I need reminders that there are ways I can help myself. Thanks for all the times you give me relief.


over 4 years ago, said...

you keep say to physically remove myself from the situation......but he is sitting there alone, unable to do anything and feeling sorry. How do you remove your own guilt?


over 4 years ago, said...

YOU CHOOSE TO BE STRONG. YOU KEEP TRYING AND GET TO EVERY SUPPORT GROUP AND CHURCH GROUPS YOU CAN. PLANNING, PATIENCE AND PERSERVENCE (SP) ISTHE ANSWER. tHKNK THIS TOO SHALL PASS....BE POSITIVE AND PRAY, PRAY, PRAY. iT WORKS AND YOU MUST KEEP TRYING!


over 4 years ago, said...

Most of these ideas I already use or know to use. But this was a good refresher to have these ideas written down and to read them to reinforce the ideas in my head.


over 4 years ago, said...

GET OUT! Physically remove yourself from the situation, if it's about to blow or even if it did. Try not to say anything else negative & go to another place where you can sit, deep breathe & gather your thoughts. Do not discuss the situation for as long as it takes you, or the other person, to calm down. Discuss things when you are both ready & try & come to a solution. If this doesn't work, Get Help from someone who can help you figure out alternative solutions.


over 4 years ago, said...

What happens if you finish the sentence Today I want... Go ahead. Write another sentence. Keep going if you want. What happens? If you want you can send the results to Lgood67334 AT comcast DOT net (you know the drill, right?) and I'll tell you what's already strong in your writing.


over 4 years ago, said...

It affirmed that caregivers do lose it and physically releasing your emotions was healthy. I was afraid that my blood pressure got too high by acting on my emotions.


over 4 years ago, said...

The suggestions. I feel like a stuck record. Very aggravating. I amm caring for my husband who is 65 yo. He had strokes a few years ago. While he recovered well physicaly mental


over 4 years ago, said...

The suggestion above,and most suggestions for releasing anger, are throwing things, choppy movements. There is a therapeutic way to totally release anger from the body, Gabrielle Roth's "5 Rhythms," which you can learn about by viewing teh many videos on YouTube. Do not be intimidated by the limber hunks who dance all out. These rhythms can be done all in your head (almost as an actor's tool), done by people in wheelchairs too. The following natural rhythm following the sharp 4/4 beat of the angry staccato..is Chaos, associated with the free forward fall of deep weeping.
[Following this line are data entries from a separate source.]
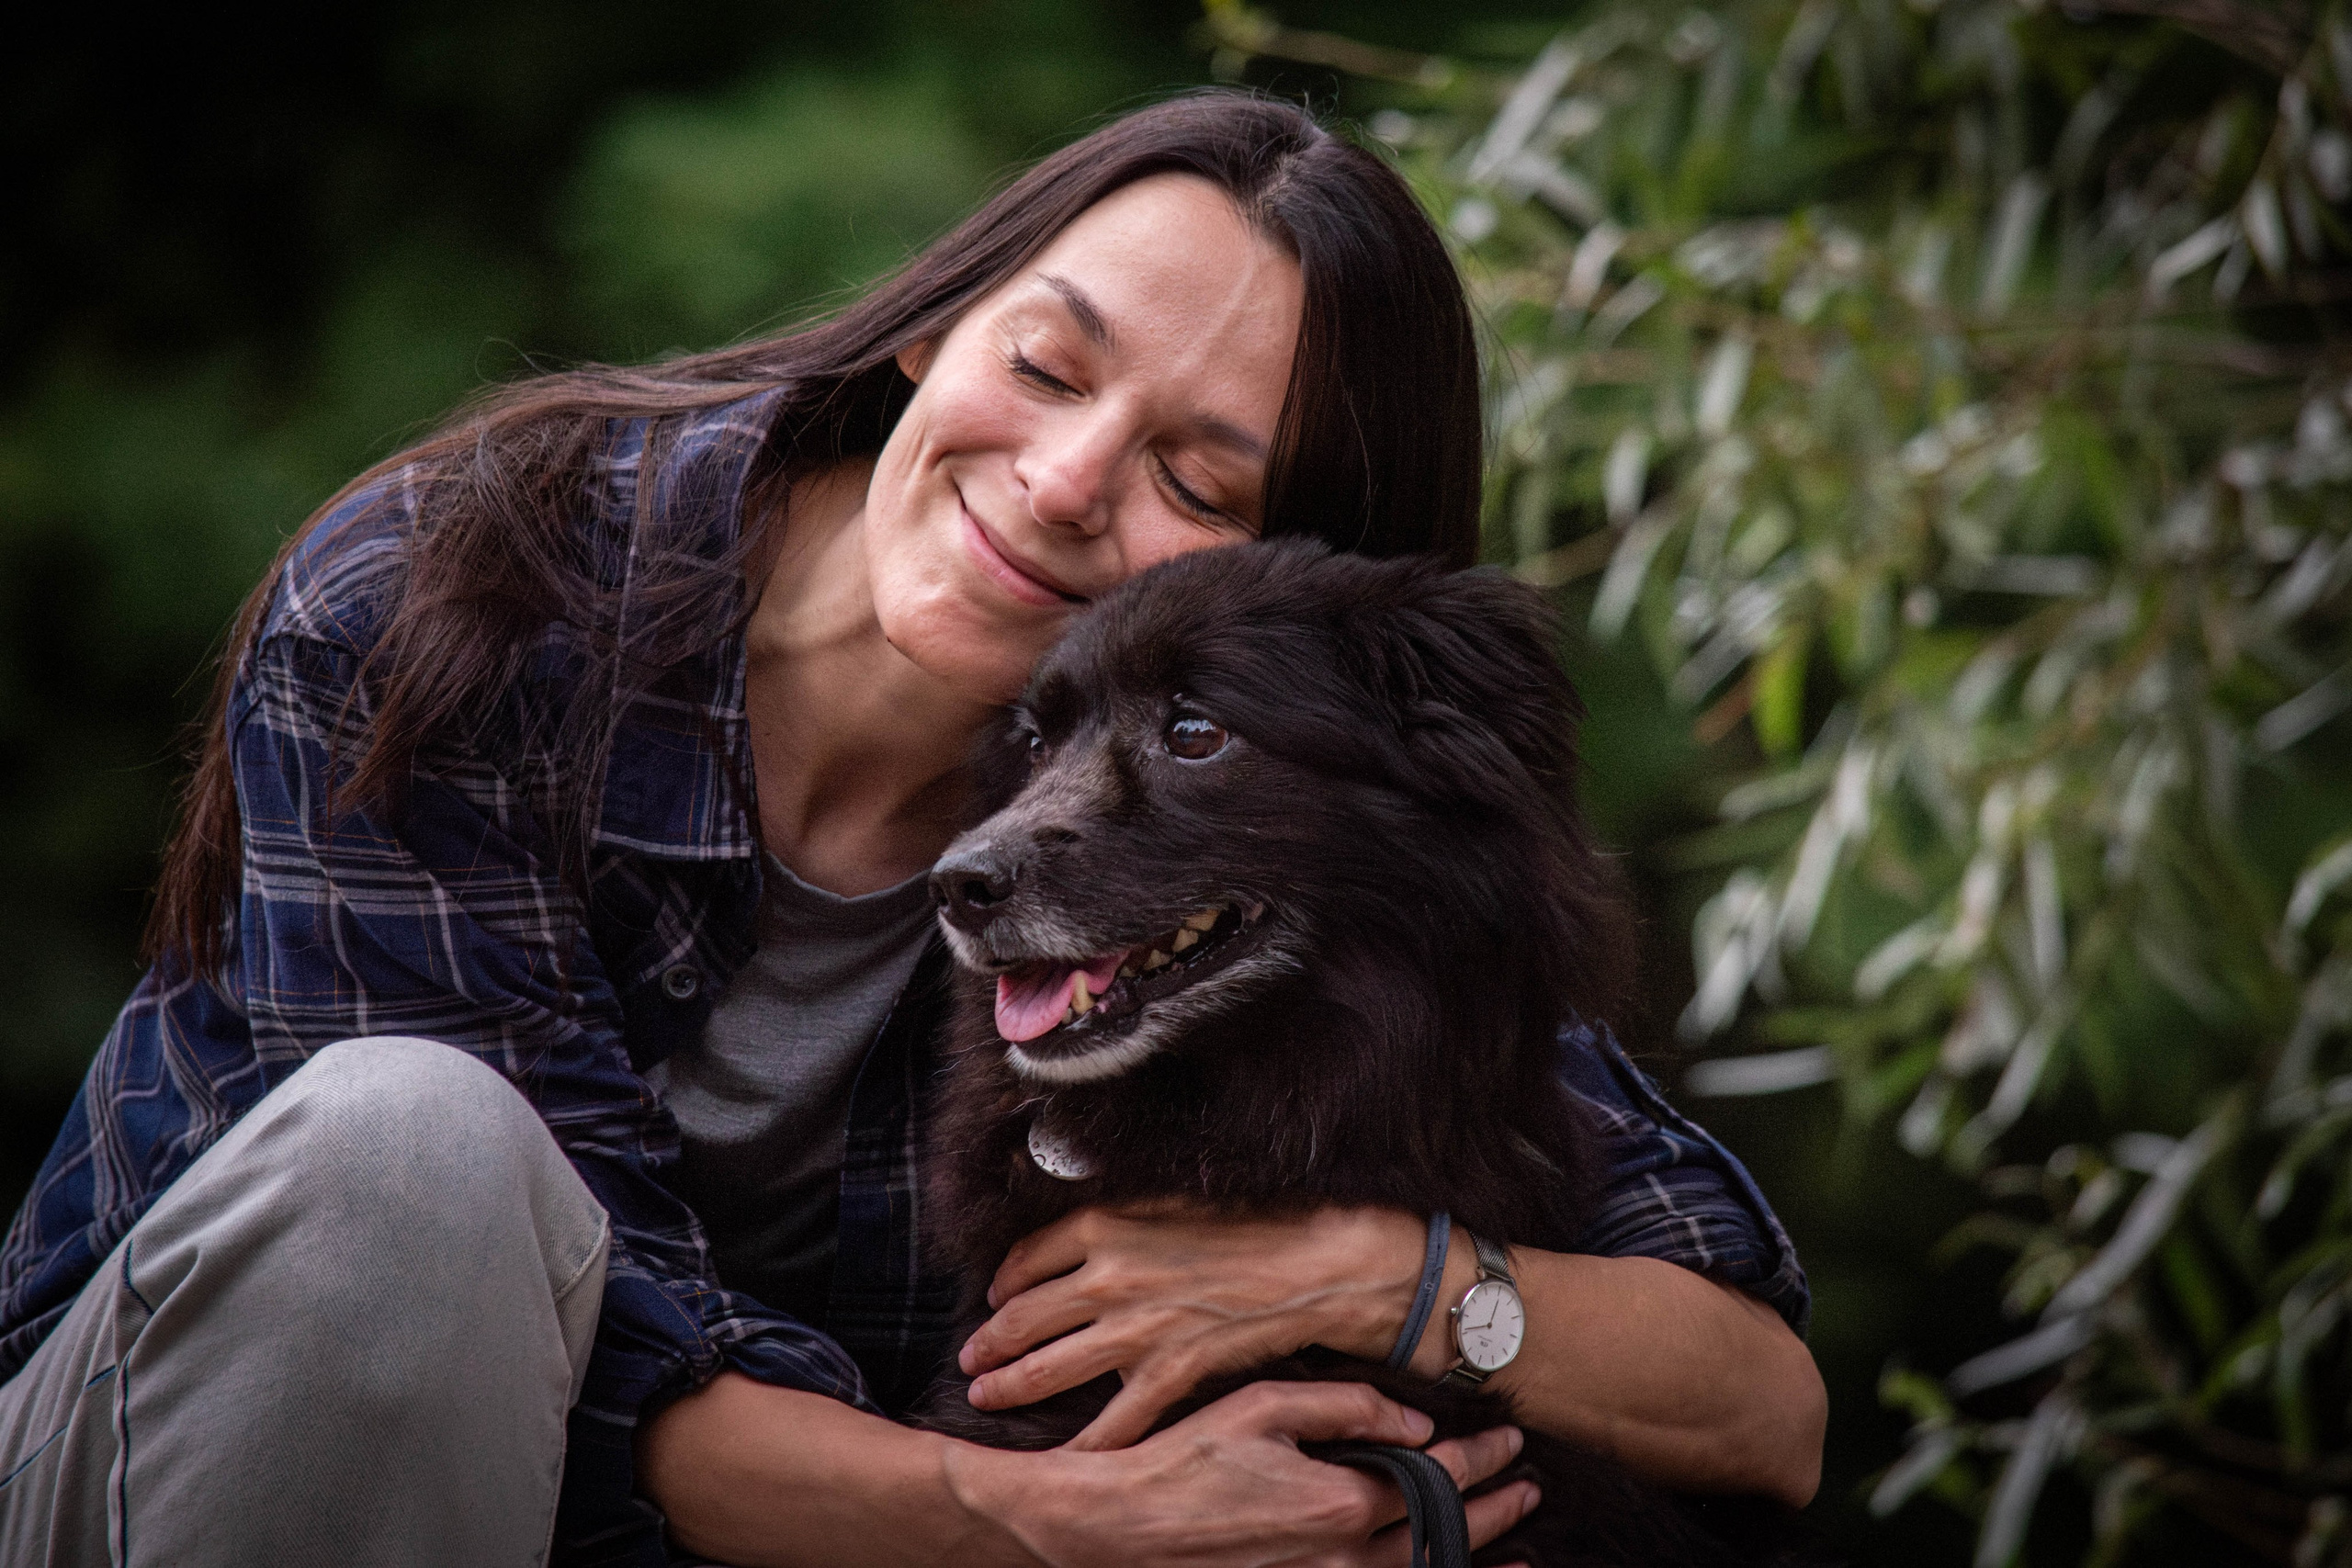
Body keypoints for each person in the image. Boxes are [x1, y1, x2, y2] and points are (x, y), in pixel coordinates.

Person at [0, 93, 1824, 1567]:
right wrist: (1058, 1520)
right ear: (943, 315)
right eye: (1043, 363)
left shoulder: (1244, 845)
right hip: (135, 1477)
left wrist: (1390, 1278)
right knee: (417, 1154)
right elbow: (607, 1382)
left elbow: (1756, 1393)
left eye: (1197, 479)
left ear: (1290, 584)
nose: (1059, 478)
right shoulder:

It looks like freeform hippie dance, arms going every which way, skipping around instead of angry stomping. Next after all that energy is moved through is Lyrical, almost floating, like flicking fairy dust after butterflies. Then resolve and stillness, peace. Zen like. The first one, before anger staccato is to catalyze fear, think snake feeling his way out of frozen fear...in dance form it resembles a belly dance in look and associated music. Knowing this flow is useful, for it can be used internally like an actor's direction in his head ("Ok, I start to get angry at this line, so more staccato.") to doing the movements therapeutically with others, like a hand dance with an out of control toddler. Catch the toddler's thrashing wrists, move them in hitting movement FOR them for awhile. When they release into your control, move their arms and perhaps dance with them in wild skipping of Chaos (now this is fun!), then maybe a little pretend waltz for lyrical, then slow motion dinosaur stomp to stillness slowing down. Do a little hand dance with an upset senior as you talk to them and comfort them holding both their hands. Or do as game hand dance across the surface of the table. Be aware of the 5-rhythm pattern when you give them a short shoulder massage... It's nice to have specific tools like this. Try and see if it works. Many videos are available to view on YouTube to get the gist. Don't be mislead by the all out gorgeous dancing...you can take it down to fingertip level.